Had a day off work with stress this week and it was so much easier dealing with him because I had time to stand my ground and knew I could deal with stuff once I was back home.

Mehfruittea Fri 27-Jan-17 10:28:02

I'm only at 5 yr old stage so flowers with trepidation for the future.

I have started leaving his curtains open at night, the natural light from sunrise has resulted in an early easy wake up and on time for school every day I've tried it.

Obviously this only works in winter but it gives me some time now to establish a good morning routine.

Best of luck

ILoveDolly Tue 07-Feb-17 21:58:24

I'm currently trying the Your Responsibility thing.
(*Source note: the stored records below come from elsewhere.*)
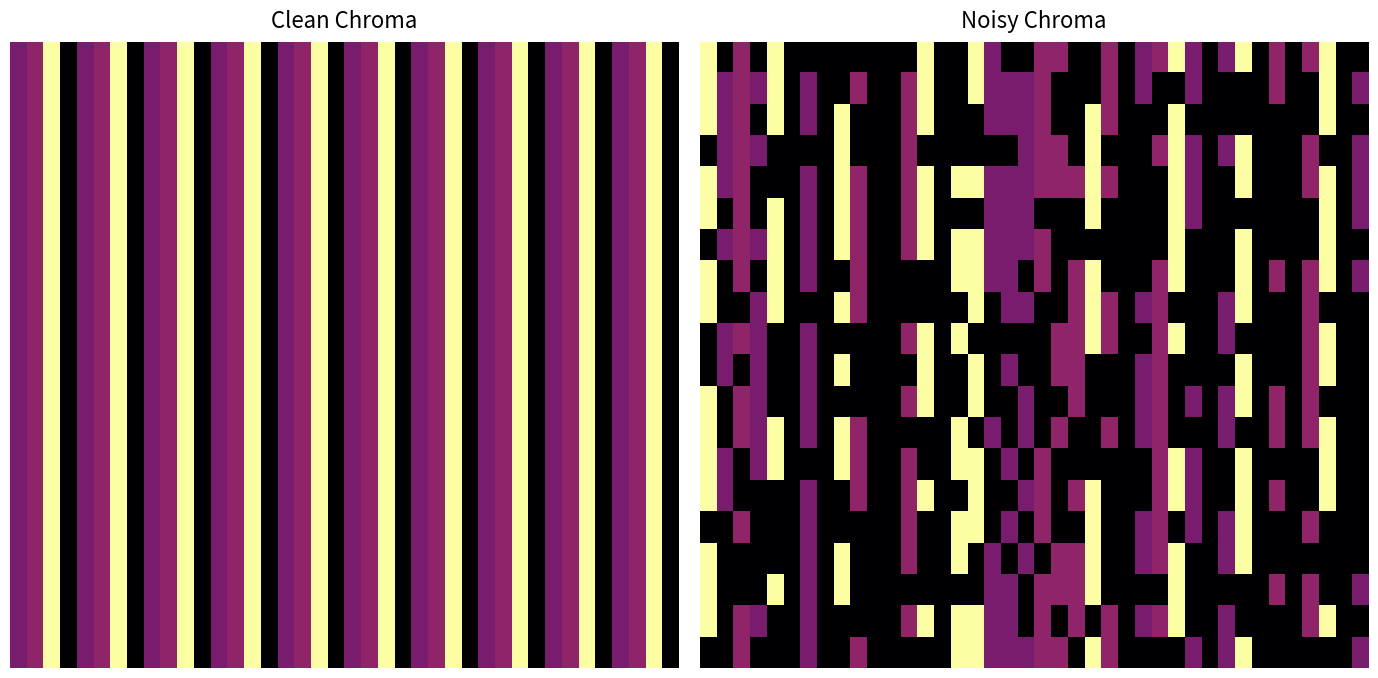

Count the number of data series in this chart.

20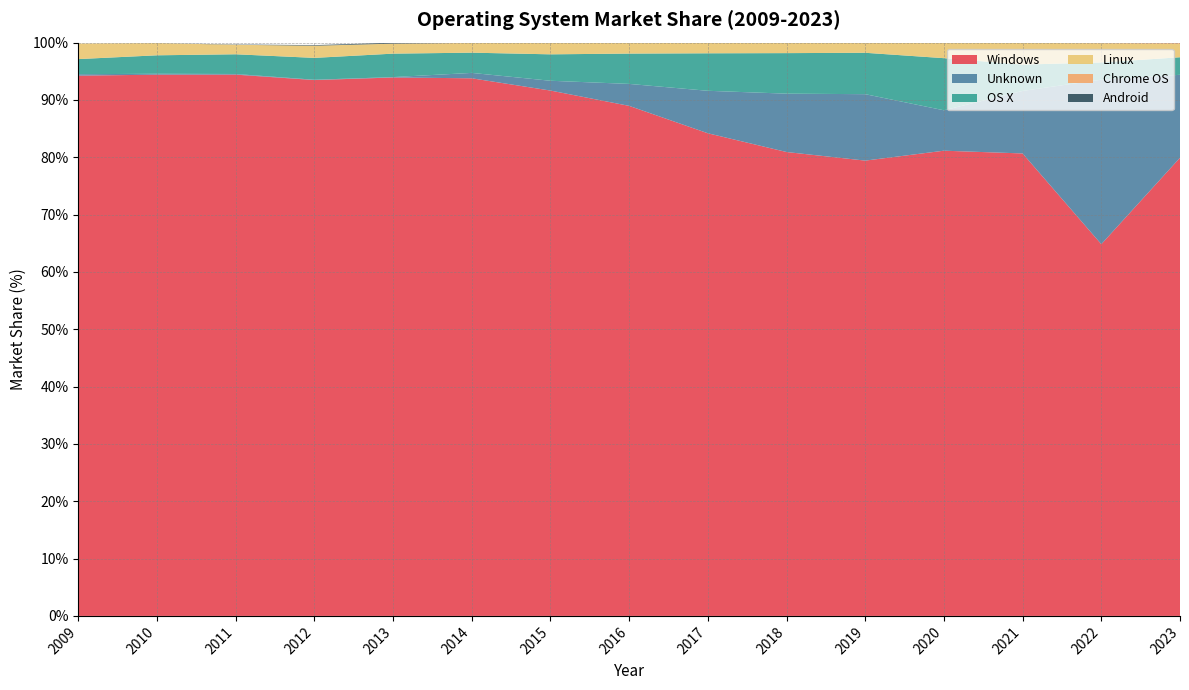

Reading right to left, list all the values displayed in this chart.

Windows: 2023=79.9	2022=64.8	2021=80.7	2020=81.2	2019=79.4	2018=80.9	2017=84.2	2016=89.0	2015=91.6	2014=93.8	2013=93.9	2012=93.5	2011=94.4	2010=94.4	2009=94.2
Unknown: 2023=14.5	2022=28.7	2021=10.9	2020=7.0	2019=11.6	2018=10.2	2017=7.4	2016=3.8	2015=1.7	2014=0.9	2013=0.1	2012=0.1	2011=0.1	2010=0.2	2009=0.2
OS X: 2023=3.1	2022=3.0	2021=4.6	2020=9.1	2019=7.2	2018=7.1	2017=6.5	2016=5.3	2015=4.6	2014=3.5	2013=4.1	2012=3.8	2011=3.4	2010=3.2	2009=2.6
Linux: 2023=2.4	2022=3.4	2021=3.8	2020=2.6	2019=1.7	2018=1.8	2017=1.8	2016=1.9	2015=2.0	2014=1.7	2013=1.8	2012=2.1	2011=1.7	2010=2.1	2009=2.7
Chrome OS: 2023=0.2	2022=0.1	2021=0.1	2020=0.1	2019=0.0	2018=0.1	2017=0.1	2016=0.1	2015=0.0	2014=0.0	2013=0.0	2012=0.0	2011=0.0	2010=0.0	2009=0.0
Android: 2023=0.0	2022=0.0	2021=0.0	2020=0.0	2019=0.0	2018=0.0	2017=0.0	2016=0.0	2015=0.0	2014=0.0	2013=0.2	2012=0.1	2011=0.1	2010=0.0	2009=0.0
Today dd actually set her alarm got up and less shouting from me as we were on time. Was amazing but will it last

highlandholiday Tue 07-Feb-17 22:06:09

I've no idea if I'm doing the right thing but with my dd (7) I've gone against the perceived wisdom and let her have the tv on first thing in the morning. She really hates getting up and dressed so it's an incentive to get up and a distraction.
She gets dressed on the sofa and if she faffs I press the pause button until she carries on.

Obviously I'd much rather she just got up and dressed but this approach seems to work better than getting cross and shouty.

citychick Thu 09-Feb-17 08:42:08

see we has to get rid of the telly as ds would stand and stare and do nothing . removing it took away that stress.
now he's just slow . and gets side tracked .
i am trying the "your responsibility" thing too but not sure he really cares at all


i have tried to put a more positive spin on it mostly. rewards if does things quickly instead of always taking stuff away.

really hope he grows out of this asap
such a bore.

citychick Thu 09-Feb-17 08:43:54

we had to get rid of the telly
sorry..blame the phone!

rumblingDMexploitingbstds Thu 09-Feb-17 08:54:07

How about taking the tv hostage to work and leaving it there until earned back?

Assaulting you when not getting own way to me is the much bigger issue. I agree with talking to your pcso and seeing if they can have stern word. I wish the school were working with you on this, do they have a family liaison member of staff you can talk to?